VC-dimension

Tue, Apr 12, 2016 02:00 CEST

Tags: Geometry, VC-dimension, epsilon-nets

Definitions of VC-dimesion and $\varepsilon$-nets.

Definition 1 (Espilon net)

Let $X$ be a set, let $\mu$ be a probability measure on $X$, let $\mathcal{F}$ be a system of $\mu$-measurable subsets of $X$, and let $\varepsilon \in [0,1]$ be a real number. A subset $N\subseteq X$ is called an $\varepsilon$-net for $(X,\mathcal{F})$ with respect to $\mu$ if $N \cap S \neq \emptyset$ for all $S \in \mathcal{F}$ with $\mu(S) \ge \varepsilon$.

Definition 2 (Trace of $\mathcal{F}$ on $Y$)

Let $\mathcal{F}$ be a set system on $X$ and let $Y \subseteq X$. We define the restriction of $\mathcal{F}$ on $Y$ (also called the trace of $\mathcal{F}$ on $Y$) as $$ \mathcal{F}|_Y = {S \cap Y \colon, S \in \mathcal{F}}. $$

Definition 3 (VC-dimension)

Let $\mathcal{F}$ be a set system on a set $X$. Let us say that a subset $A \subseteq X$ is shattered by $\mathcal{F}$ if each of the subsets of $A$ can be obtained as the intersection of some $S \in \mathcal{F}$ with $A$, i.e., if $\mathcal{F}|_A = 2^{A}$. We define the VC-dimension of $\mathcal{F}$, denoted by $dim(F)$, as the supremum of the sizes of all finite shattered subsets of $X$. If arbitrarily large subsets can be shattered, the VC-dimension is $\infty$.

Theorem 1 (Epsilon net theorem)

If $X$ is a set with a probability measure $\mu$, $\mathcal{F}$ is a system of $\mu$-measurable subsets of $X$ with $dim(\mathcal{F}) \le d$, $d\ge 2$, and $r \ge 2$ is a parameter, then there exists a $\frac{1}{r}$-net for $(X,\mathcal{F})$ with respect to $\mu$ of size at most $Cdr\ln r$, where $C$ is an absolute constant.

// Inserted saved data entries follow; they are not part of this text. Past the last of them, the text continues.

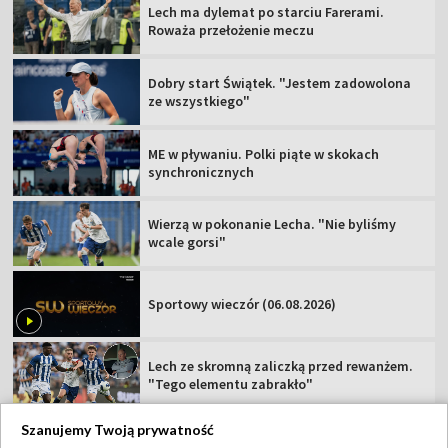
Lech ma dylemat po starciu Farerami.
Roważa przełożenie meczu
Dobry start Świątek. "Jestem zadowolona
ze wszystkiego"
ME w pływaniu. Polki piąte w skokach
synchronicznych
Wierzą w pokonanie Lecha. "Nie byliśmy
wcale gorsi"
Sportowy wieczór (06.08.2026)
Lech ze skromną zaliczką przed rewanżem.
"Tego elementu zabrakło"
Szanujemy Twoją prywatność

Definition 4 (Shatter function)

We define the shatter function of a set system $\mathcal{F}$ by $$ \pi_\mathcal{F}(m) = \max_{Y\subseteq X, \lvert Y \rvert = m} \lvert \mathcal{F}|_Y \rvert. $$

Lemma 1 (Shatter function lemma)

For any set system $\mathcal{F}$ of VC-dimension at most $d$, we have $\pi_\mathcal{F}(m) \le \Phi_d(m)$ for all $m$, where $\Phi_d(m) = \binom{m}{0} + \binom{m}{1} + \cdots + \binom{m}{d}$.

Proposition 1

Let $\mathbb{R}[x_1,x_2,\ldots,x_d]{\le D}$ denote the set of all real polynomials in $d$ variables of degree at most $D$, and let $$ \mathcal{P}{d,D} = {{x\in \mathbb{R}^d \colon, p(x) \ge 0}\colon, p \in \mathbb{R}[x_1,x-2,\ldots,x_d]{\le D}}. $$ Then $dim(\mathcal{P}{d,D}) \le \binom{d+D}{d}$.

Proposition 2

Let $F(X_1,X_2,\ldots,X_k)$ be a fixed set-theoretic expression (using the operations of union, intersection, and difference) with variables $X_1,X_2,\ldots,X_k$ standing for sets. Let $\mathcal{S}$ be a set system on a ground set $X$ with $dim(\mathcal{S}) = d < \infty$. Let $$ \mathcal{T} = {F(S_1,S_2,\ldots,S_k) \colon, S_1,S_2,\ldots,S_k \in \mathcal{S}}. $$ Then $dim(\mathcal{T}) = O(kd\ln k)$.